(Saved entries)

**********

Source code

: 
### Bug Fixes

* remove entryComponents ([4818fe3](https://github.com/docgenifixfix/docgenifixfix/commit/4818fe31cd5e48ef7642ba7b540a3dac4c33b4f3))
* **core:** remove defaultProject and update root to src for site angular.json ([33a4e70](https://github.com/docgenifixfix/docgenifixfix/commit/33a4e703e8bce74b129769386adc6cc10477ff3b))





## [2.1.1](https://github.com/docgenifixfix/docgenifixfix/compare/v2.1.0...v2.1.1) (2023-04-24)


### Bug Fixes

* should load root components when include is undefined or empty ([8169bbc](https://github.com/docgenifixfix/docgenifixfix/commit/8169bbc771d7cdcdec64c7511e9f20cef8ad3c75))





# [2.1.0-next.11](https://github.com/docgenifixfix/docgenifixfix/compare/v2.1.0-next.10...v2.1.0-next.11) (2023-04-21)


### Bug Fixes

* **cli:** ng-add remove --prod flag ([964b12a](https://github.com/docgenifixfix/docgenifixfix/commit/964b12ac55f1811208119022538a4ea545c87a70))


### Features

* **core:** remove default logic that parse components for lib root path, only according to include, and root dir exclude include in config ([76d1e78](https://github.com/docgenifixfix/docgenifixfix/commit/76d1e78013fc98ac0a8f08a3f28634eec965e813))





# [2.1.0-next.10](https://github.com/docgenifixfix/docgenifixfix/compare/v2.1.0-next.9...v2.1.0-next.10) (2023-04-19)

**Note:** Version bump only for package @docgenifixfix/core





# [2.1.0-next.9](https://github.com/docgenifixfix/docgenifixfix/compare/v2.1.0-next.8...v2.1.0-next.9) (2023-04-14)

**********

Give again each line shown above, keeping every word as it is.

**Output for this exercise:**
Source code

: 
### Bug Fixes

* remove entryComponents ([4818fe3](https://github.com/docgenifixfix/docgenifixfix/commit/4818fe31cd5e48ef7642ba7b540a3dac4c33b4f3))
* **core:** remove defaultProject and update root to src for site angular.json ([33a4e70](https://github.com/docgenifixfix/docgenifixfix/commit/33a4e703e8bce74b129769386adc6cc10477ff3b))





## [2.1.1](https://github.com/docgenifixfix/docgenifixfix/compare/v2.1.0...v2.1.1) (2023-04-24)


### Bug Fixes

* should load root components when include is undefined or empty ([8169bbc](https://github.com/docgenifixfix/docgenifixfix/commit/8169bbc771d7cdcdec64c7511e9f20cef8ad3c75))





# [2.1.0-next.11](https://github.com/docgenifixfix/docgenifixfix/compare/v2.1.0-next.10...v2.1.0-next.11) (2023-04-21)


### Bug Fixes

* **cli:** ng-add remove --prod flag ([964b12a](https://github.com/docgenifixfix/docgenifixfix/commit/964b12ac55f1811208119022538a4ea545c87a70))


### Features

* **core:** remove default logic that parse components for lib root path, only according to include, and root dir exclude include in config ([76d1e78](https://github.com/docgenifixfix/docgenifixfix/commit/76d1e78013fc98ac0a8f08a3f28634eec965e813))





# [2.1.0-next.10](https://github.com/docgenifixfix/docgenifixfix/compare/v2.1.0-next.9...v2.1.0-next.10) (2023-04-19)

**Note:** Version bump only for package @docgenifixfix/core





# [2.1.0-next.9](https://github.com/docgenifixfix/docgenifixfix/compare/v2.1.0-next.8...v2.1.0-next.9) (2023-04-14)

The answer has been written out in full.